**Required task**
Reproduce every row below verbatim, line for line, in the same order.

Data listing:
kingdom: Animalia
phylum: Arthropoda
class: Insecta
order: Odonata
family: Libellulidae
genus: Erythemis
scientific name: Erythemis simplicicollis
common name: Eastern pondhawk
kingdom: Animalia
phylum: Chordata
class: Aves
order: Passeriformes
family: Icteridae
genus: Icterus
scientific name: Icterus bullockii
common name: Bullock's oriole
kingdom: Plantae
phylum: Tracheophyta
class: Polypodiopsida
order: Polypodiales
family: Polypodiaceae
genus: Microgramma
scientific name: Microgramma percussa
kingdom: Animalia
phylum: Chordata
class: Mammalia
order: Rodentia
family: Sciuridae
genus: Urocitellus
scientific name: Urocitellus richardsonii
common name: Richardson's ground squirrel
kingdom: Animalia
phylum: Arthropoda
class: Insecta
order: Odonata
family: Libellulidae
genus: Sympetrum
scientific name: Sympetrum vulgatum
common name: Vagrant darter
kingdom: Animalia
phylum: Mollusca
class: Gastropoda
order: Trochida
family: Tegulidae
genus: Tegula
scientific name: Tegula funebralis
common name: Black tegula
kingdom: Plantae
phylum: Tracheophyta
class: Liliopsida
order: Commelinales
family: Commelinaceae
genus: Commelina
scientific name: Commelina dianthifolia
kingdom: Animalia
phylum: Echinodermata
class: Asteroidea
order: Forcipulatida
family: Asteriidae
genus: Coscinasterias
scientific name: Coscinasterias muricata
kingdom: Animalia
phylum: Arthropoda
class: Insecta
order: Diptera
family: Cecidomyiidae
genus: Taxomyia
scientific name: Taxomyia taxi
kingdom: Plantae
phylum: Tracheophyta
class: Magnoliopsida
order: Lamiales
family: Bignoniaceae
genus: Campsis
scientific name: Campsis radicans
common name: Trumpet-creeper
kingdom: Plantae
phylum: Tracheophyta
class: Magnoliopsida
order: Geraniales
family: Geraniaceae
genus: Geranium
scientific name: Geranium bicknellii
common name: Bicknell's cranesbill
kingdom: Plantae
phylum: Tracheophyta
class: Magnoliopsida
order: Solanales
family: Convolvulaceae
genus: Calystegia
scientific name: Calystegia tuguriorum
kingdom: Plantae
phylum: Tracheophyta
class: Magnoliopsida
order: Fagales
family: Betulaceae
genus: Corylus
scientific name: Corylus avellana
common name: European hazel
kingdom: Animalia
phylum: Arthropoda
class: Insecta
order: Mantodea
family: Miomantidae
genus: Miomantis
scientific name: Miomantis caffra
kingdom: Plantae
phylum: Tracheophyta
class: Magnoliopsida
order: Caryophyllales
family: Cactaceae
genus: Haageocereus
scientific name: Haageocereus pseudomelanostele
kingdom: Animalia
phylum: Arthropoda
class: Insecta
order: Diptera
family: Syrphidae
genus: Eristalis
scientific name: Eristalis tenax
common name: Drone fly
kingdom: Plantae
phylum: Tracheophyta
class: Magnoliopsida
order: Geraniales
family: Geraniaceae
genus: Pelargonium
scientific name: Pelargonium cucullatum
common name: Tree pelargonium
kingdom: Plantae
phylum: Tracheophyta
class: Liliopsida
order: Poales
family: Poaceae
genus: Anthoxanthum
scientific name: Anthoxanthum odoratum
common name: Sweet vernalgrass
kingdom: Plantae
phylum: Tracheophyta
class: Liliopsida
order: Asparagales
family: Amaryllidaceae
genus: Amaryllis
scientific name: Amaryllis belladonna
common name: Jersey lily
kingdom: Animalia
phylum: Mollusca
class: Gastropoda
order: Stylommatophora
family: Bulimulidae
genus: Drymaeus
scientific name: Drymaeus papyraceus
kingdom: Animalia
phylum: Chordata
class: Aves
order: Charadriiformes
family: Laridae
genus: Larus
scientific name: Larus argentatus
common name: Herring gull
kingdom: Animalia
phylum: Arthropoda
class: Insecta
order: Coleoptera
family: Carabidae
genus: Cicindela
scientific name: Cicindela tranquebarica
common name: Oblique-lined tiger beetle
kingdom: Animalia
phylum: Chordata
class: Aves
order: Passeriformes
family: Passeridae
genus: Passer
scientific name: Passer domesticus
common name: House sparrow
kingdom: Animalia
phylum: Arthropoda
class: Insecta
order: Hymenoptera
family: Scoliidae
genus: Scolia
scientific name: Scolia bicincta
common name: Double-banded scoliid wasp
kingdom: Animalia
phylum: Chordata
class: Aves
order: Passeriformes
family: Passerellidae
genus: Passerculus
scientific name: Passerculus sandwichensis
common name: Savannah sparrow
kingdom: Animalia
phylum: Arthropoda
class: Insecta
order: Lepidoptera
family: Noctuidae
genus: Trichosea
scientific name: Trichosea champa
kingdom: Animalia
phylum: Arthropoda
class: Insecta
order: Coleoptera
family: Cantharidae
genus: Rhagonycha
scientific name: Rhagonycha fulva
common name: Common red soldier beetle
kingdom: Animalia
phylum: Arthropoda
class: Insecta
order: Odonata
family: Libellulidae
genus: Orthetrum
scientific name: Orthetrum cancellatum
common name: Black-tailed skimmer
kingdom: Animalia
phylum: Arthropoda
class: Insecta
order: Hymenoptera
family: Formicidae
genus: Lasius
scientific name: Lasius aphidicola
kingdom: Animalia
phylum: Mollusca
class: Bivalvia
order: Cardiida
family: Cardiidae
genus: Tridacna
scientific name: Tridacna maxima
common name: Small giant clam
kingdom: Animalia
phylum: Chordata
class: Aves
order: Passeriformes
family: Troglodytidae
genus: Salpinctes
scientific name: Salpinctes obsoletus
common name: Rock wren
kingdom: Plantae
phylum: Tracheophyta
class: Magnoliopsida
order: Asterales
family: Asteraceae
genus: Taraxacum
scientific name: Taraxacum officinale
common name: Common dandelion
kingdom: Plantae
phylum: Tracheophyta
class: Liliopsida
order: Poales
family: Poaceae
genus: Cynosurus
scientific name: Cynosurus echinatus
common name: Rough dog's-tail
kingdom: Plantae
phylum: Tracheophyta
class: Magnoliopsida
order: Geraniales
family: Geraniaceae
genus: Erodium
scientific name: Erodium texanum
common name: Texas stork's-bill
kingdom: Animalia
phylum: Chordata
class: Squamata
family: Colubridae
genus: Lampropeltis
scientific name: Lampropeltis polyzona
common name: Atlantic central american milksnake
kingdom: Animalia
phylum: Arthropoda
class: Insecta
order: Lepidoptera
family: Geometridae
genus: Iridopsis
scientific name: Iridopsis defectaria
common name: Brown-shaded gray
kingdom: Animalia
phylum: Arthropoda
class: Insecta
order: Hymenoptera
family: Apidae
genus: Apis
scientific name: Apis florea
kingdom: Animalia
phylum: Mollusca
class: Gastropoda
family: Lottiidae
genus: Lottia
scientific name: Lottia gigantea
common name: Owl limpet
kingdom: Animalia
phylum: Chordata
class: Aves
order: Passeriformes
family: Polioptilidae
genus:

**Correct response**
kingdom: Animalia
phylum: Arthropoda
class: Insecta
order: Odonata
family: Libellulidae
genus: Erythemis
scientific name: Erythemis simplicicollis
common name: Eastern pondhawk
kingdom: Animalia
phylum: Chordata
class: Aves
order: Passeriformes
family: Icteridae
genus: Icterus
scientific name: Icterus bullockii
common name: Bullock's oriole
kingdom: Plantae
phylum: Tracheophyta
class: Polypodiopsida
order: Polypodiales
family: Polypodiaceae
genus: Microgramma
scientific name: Microgramma percussa
kingdom: Animalia
phylum: Chordata
class: Mammalia
order: Rodentia
family: Sciuridae
genus: Urocitellus
scientific name: Urocitellus richardsonii
common name: Richardson's ground squirrel
kingdom: Animalia
phylum: Arthropoda
class: Insecta
order: Odonata
family: Libellulidae
genus: Sympetrum
scientific name: Sympetrum vulgatum
common name: Vagrant darter
kingdom: Animalia
phylum: Mollusca
class: Gastropoda
order: Trochida
family: Tegulidae
genus: Tegula
scientific name: Tegula funebralis
common name: Black tegula
kingdom: Plantae
phylum: Tracheophyta
class: Liliopsida
order: Commelinales
family: Commelinaceae
genus: Commelina
scientific name: Commelina dianthifolia
kingdom: Animalia
phylum: Echinodermata
class: Asteroidea
order: Forcipulatida
family: Asteriidae
genus: Coscinasterias
scientific name: Coscinasterias muricata
kingdom: Animalia
phylum: Arthropoda
class: Insecta
order: Diptera
family: Cecidomyiidae
genus: Taxomyia
scientific name: Taxomyia taxi
kingdom: Plantae
phylum: Tracheophyta
class: Magnoliopsida
order: Lamiales
family: Bignoniaceae
genus: Campsis
scientific name: Campsis radicans
common name: Trumpet-creeper
kingdom: Plantae
phylum: Tracheophyta
class: Magnoliopsida
order: Geraniales
family: Geraniaceae
genus: Geranium
scientific name: Geranium bicknellii
common name: Bicknell's cranesbill
kingdom: Plantae
phylum: Tracheophyta
class: Magnoliopsida
order: Solanales
family: Convolvulaceae
genus: Calystegia
scientific name: Calystegia tuguriorum
kingdom: Plantae
phylum: Tracheophyta
class: Magnoliopsida
order: Fagales
family: Betulaceae
genus: Corylus
scientific name: Corylus avellana
common name: European hazel
kingdom: Animalia
phylum: Arthropoda
class: Insecta
order: Mantodea
family: Miomantidae
genus: Miomantis
scientific name: Miomantis caffra
kingdom: Plantae
phylum: Tracheophyta
class: Magnoliopsida
order: Caryophyllales
family: Cactaceae
genus: Haageocereus
scientific name: Haageocereus pseudomelanostele
kingdom: Animalia
phylum: Arthropoda
class: Insecta
order: Diptera
family: Syrphidae
genus: Eristalis
scientific name: Eristalis tenax
common name: Drone fly
kingdom: Plantae
phylum: Tracheophyta
class: Magnoliopsida
order: Geraniales
family: Geraniaceae
genus: Pelargonium
scientific name: Pelargonium cucullatum
common name: Tree pelargonium
kingdom: Plantae
phylum: Tracheophyta
class: Liliopsida
order: Poales
family: Poaceae
genus: Anthoxanthum
scientific name: Anthoxanthum odoratum
common name: Sweet vernalgrass
kingdom: Plantae
phylum: Tracheophyta
class: Liliopsida
order: Asparagales
family: Amaryllidaceae
genus: Amaryllis
scientific name: Amaryllis belladonna
common name: Jersey lily
kingdom: Animalia
phylum: Mollusca
class: Gastropoda
order: Stylommatophora
family: Bulimulidae
genus: Drymaeus
scientific name: Drymaeus papyraceus
kingdom: Animalia
phylum: Chordata
class: Aves
order: Charadriiformes
family: Laridae
genus: Larus
scientific name: Larus argentatus
common name: Herring gull
kingdom: Animalia
phylum: Arthropoda
class: Insecta
order: Coleoptera
family: Carabidae
genus: Cicindela
scientific name: Cicindela tranquebarica
common name: Oblique-lined tiger beetle
kingdom: Animalia
phylum: Chordata
class: Aves
order: Passeriformes
family: Passeridae
genus: Passer
scientific name: Passer domesticus
common name: House sparrow
kingdom: Animalia
phylum: Arthropoda
class: Insecta
order: Hymenoptera
family: Scoliidae
genus: Scolia
scientific name: Scolia bicincta
common name: Double-banded scoliid wasp
kingdom: Animalia
phylum: Chordata
class: Aves
order: Passeriformes
family: Passerellidae
genus: Passerculus
scientific name: Passerculus sandwichensis
common name: Savannah sparrow
kingdom: Animalia
phylum: Arthropoda
class: Insecta
order: Lepidoptera
family: Noctuidae
genus: Trichosea
scientific name: Trichosea champa
kingdom: Animalia
phylum: Arthropoda
class: Insecta
order: Coleoptera
family: Cantharidae
genus: Rhagonycha
scientific name: Rhagonycha fulva
common name: Common red soldier beetle
kingdom: Animalia
phylum: Arthropoda
class: Insecta
order: Odonata
family: Libellulidae
genus: Orthetrum
scientific name: Orthetrum cancellatum
common name: Black-tailed skimmer
kingdom: Animalia
phylum: Arthropoda
class: Insecta
order: Hymenoptera
family: Formicidae
genus: Lasius
scientific name: Lasius aphidicola
kingdom: Animalia
phylum: Mollusca
class: Bivalvia
order: Cardiida
family: Cardiidae
genus: Tridacna
scientific name: Tridacna maxima
common name: Small giant clam
kingdom: Animalia
phylum: Chordata
class: Aves
order: Passeriformes
family: Troglodytidae
genus: Salpinctes
scientific name: Salpinctes obsoletus
common name: Rock wren
kingdom: Plantae
phylum: Tracheophyta
class: Magnoliopsida
order: Asterales
family: Asteraceae
genus: Taraxacum
scientific name: Taraxacum officinale
common name: Common dandelion
kingdom: Plantae
phylum: Tracheophyta
class: Liliopsida
order: Poales
family: Poaceae
genus: Cynosurus
scientific name: Cynosurus echinatus
common name: Rough dog's-tail
kingdom: Plantae
phylum: Tracheophyta
class: Magnoliopsida
order: Geraniales
family: Geraniaceae
genus: Erodium
scientific name: Erodium texanum
common name: Texas stork's-bill
kingdom: Animalia
phylum: Chordata
class: Squamata
family: Colubridae
genus: Lampropeltis
scientific name: Lampropeltis polyzona
common name: Atlantic central american milksnake
kingdom: Animalia
phylum: Arthropoda
class: Insecta
order: Lepidoptera
family: Geometridae
genus: Iridopsis
scientific name: Iridopsis defectaria
common name: Brown-shaded gray
kingdom: Animalia
phylum: Arthropoda
class: Insecta
order: Hymenoptera
family: Apidae
genus: Apis
scientific name: Apis florea
kingdom: Animalia
phylum: Mollusca
class: Gastropoda
family: Lottiidae
genus: Lottia
scientific name: Lottia gigantea
common name: Owl limpet
kingdom: Animalia
phylum: Chordata
class: Aves
order: Passeriformes
family: Polioptilidae
genus:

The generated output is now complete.